Ventral view of ovaries of ripening (MR) female of Etheostoma caeruleum. The group of larger gametic cells, which is present in the follicles are ripening oocytes undergoing final oocyte maturation. The ripening oocytes are translucent to sometimes transparent and the chorions are elevated from the yolk mass.
Ventral view of ovaries of ripe (RE) female Etheostoma caeruleum. Only smaller maturing oocytes are present in the follicles. The larger gametic cells are ripe eggs which are ovulated and occupy the lumina in the centers of the ovaries. The ripe eggs are translucent to transparent and have elevated chorions. The eggs are lumped together. Thus, they only need to be separated from one another after the entire man is separated from the maturing oocytes. Mature and ripening oocytes must be extracted from the individual follicles and are distributed among the smaller maturing oocytes.

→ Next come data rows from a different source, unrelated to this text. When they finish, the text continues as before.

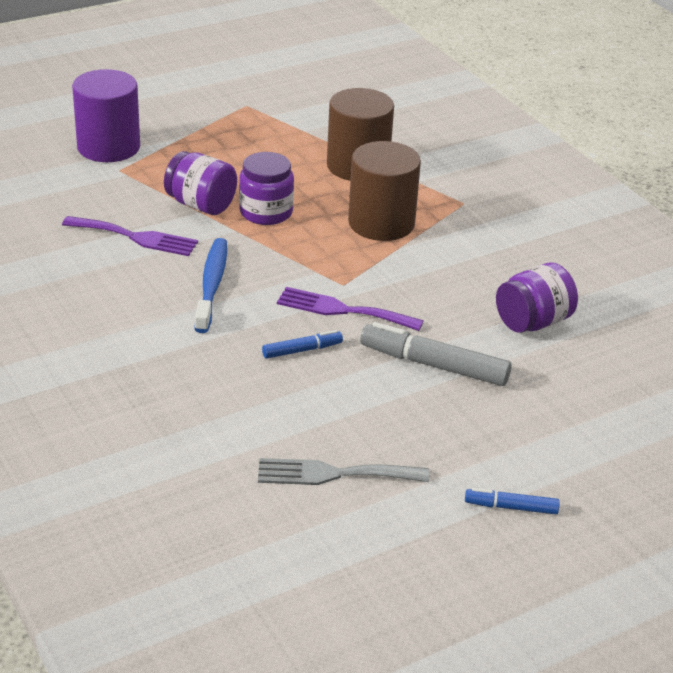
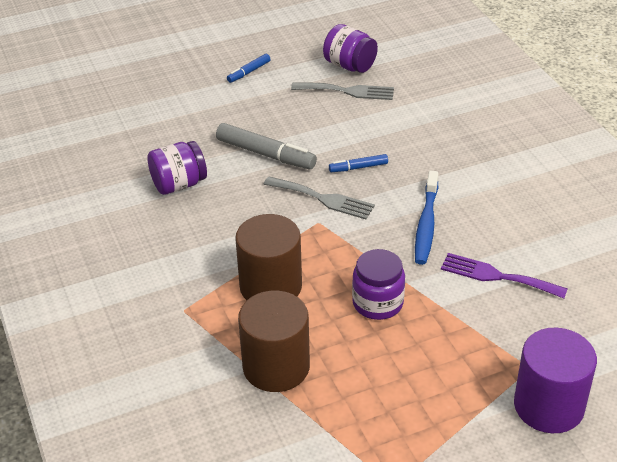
camera: 170 degrees left, 5 degrees up
(201, 205) = (440, 314): purple jar -> purple jar (350, 66)
(342, 310) = (323, 199): purple fork -> grey fork
(511, 507) = (249, 72): blue marker -> blue marker turned 120 degrees clockwise

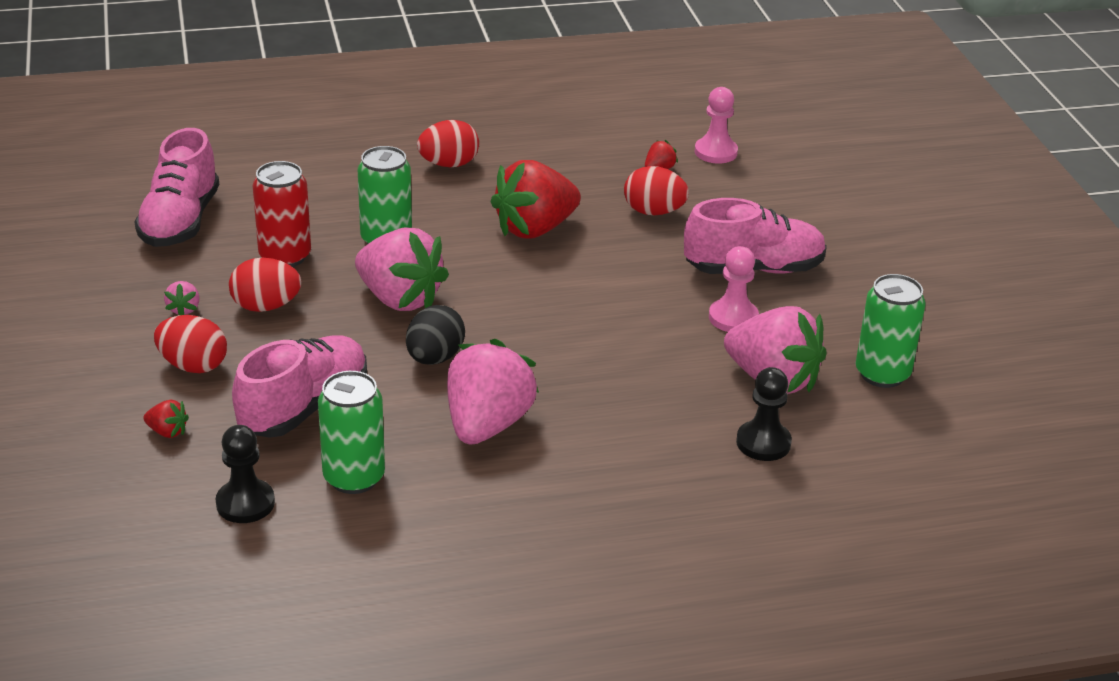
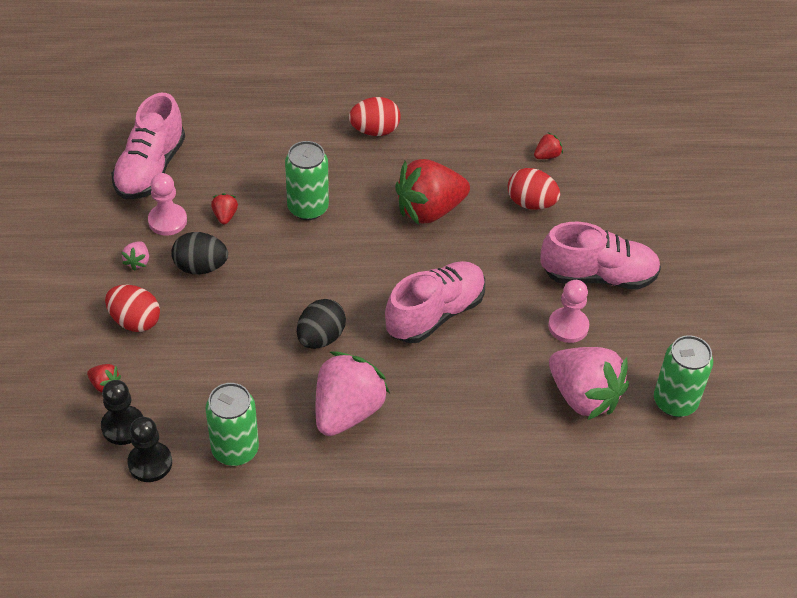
camera: 10 degrees right, 15 degrees up
(266, 306) = (201, 267): red egg -> black egg
(285, 256) = (225, 216): red can -> red strawberry
(304, 408) = (211, 375): pink shoe -> pink shoe (435, 313)
(399, 299) = (306, 272): pink strawberry -> none
(715, 152) = (599, 142): pink pawn -> pink pawn (167, 221)
(763, 443) = (559, 460): black pawn -> black pawn (123, 426)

Ventral views of ovaries from mature (MA), ripening (MR), and ripe (RE) females of Etheostoma caeruleum. Note that in each case smaller maturing oocytes are present in addition to a group of larger gametic cells. In mature ovaries, the group of larger gametic cells is comprised of mature oocytes; and in ripening ovaries, the group of larger gametic cells is comprised of ripening oocytes. In ripe ovaries, the larger gametic cells are ripe eggs.
Variation in mature ovaries of Etheostoma caeruleum females.
Variation in ripening ovaries of Etheostoma caeruleum females.
Variation in ripe ovaries of Etheostoma caeruleum females.
Mature, ripening and ripe ovaries of Etheostoma simoterum females.